In one of his verses Samartha Ramdas has said "Ramarupi Antaratma darshane Dosha Nasati", which means If we see the Atmaram or the Divya Tatva in ourselves in the form of Rama or for that matter in any other form, it will burn all our Doshas and will always keep us on righteous path.But today to talk like this amongst colleagues, who would like to spend the evenings in Discotheques and Bars, has also become a matter of Joke. We need to give ourselves at least 30 minutes of undisturbed Ekanta to be with ourselves and experience the power of "NOW" i.e. that very moment, as explained by Ekhardt Tolle in his Book 'The Power Of Now'. It will take us beyond happiness and sorrow as we will experience 'the Joy of Being' by witnessing "Conscious Presence". We shall transcend the mind and time continuam which are the 'Bandhanas' we are all entangled in.This is the only Salvation or Freedom from Todays Societal ills and Evils. If Practiced collectively like in the Churches or in the Kirtans/Pravachanas it may have better and faster effect to correct the Collective Shoka and Dukkha.
Hope you agree with me.
Thanks,
P.R.Joshi


kgurumurthy
Pradeepa,
It is a well written initiative. I feel management have a social responsibility in this issue. It is the organisation that brings both sexes together at work. Hence it is necessary to maintain the work place at the professional level.
a) no hideouts within office.
b) encourage meeting/discussion only in conference rooms
c) Counsel chatting/roaming people
d) Family socialising during functions


dhannyawilson
3

Dear Pradeepa,
Very nice article.When a marriage hit rock bottom its not only the partners but also the kids who has to undergo through an emotional wreck.
Since these issues are not addressed many people dont know how to deal with this.Since I am a psychologist many people come to me with same issues.
There are people who do not know where to draw limits,there are others who fall for emotional black mail.I think that these issues should be addressed should be even brought in the HR policies.
cheers to pradeepa.
Dhannya

From India, Alappuzha
vijayunny
Hi
Pradeepa sounds pessimistic ?who flirts with whom is not a matter of concern an(y) individual who wants to talk about him/herself would start a conversation.

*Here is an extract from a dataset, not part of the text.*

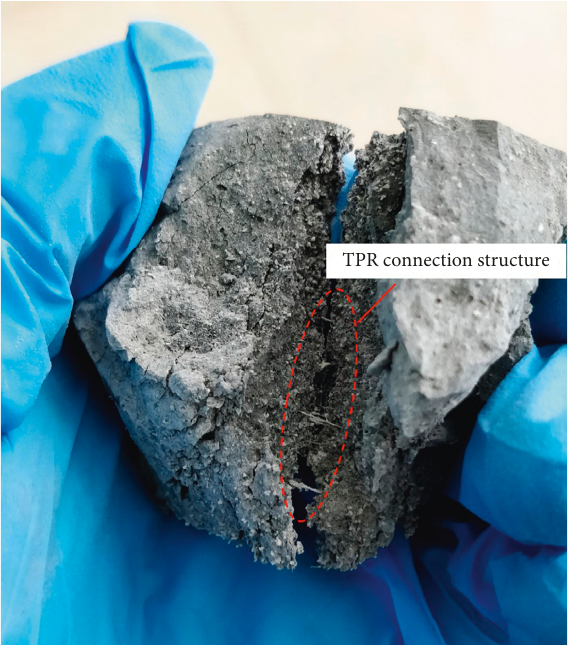
Figure 12: Internal macromorphology of a T3 cement stone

To what extent it is taken and understood depends upon those involved. Having a healthy & Jovial discussion cannot be termed as flertitious, any guy / Girl appreciating someones top or a lower is not offensive. how you take a conversation & how you interpret matters most. Extra maritial affairs & relationships dont last long & loose talks & barbs cannot be stopped if we sit & ponder about who is talking about us & become conscious about ourselves, we would not enjoy working in an(y) organisation.. Hence Pradeepas views are childish statuatory warnings ? -- its like sharing your gossips or probably her experience horribly gone wrong...We are grown upps & we know how & what to say & when - not dictated ?:icon10:
Rgds
Vijay

From India, New Delhi
bmk
Iam very surprised to read of such extra marital affairs building up in office. I feel that every relationship if kept within proper boundaries would retain the sanctity it is supposed to exude.
Iam presently working in the GCC in HR. Here the incidence of extra martial affairs is low probably due to the cultural differences in the business environments.

From Kuwait, Kuwait
devi.tulsi
i think we should respect that girl and appreciate that she has been so honest to the organnization. lets be human once again and help that poor female.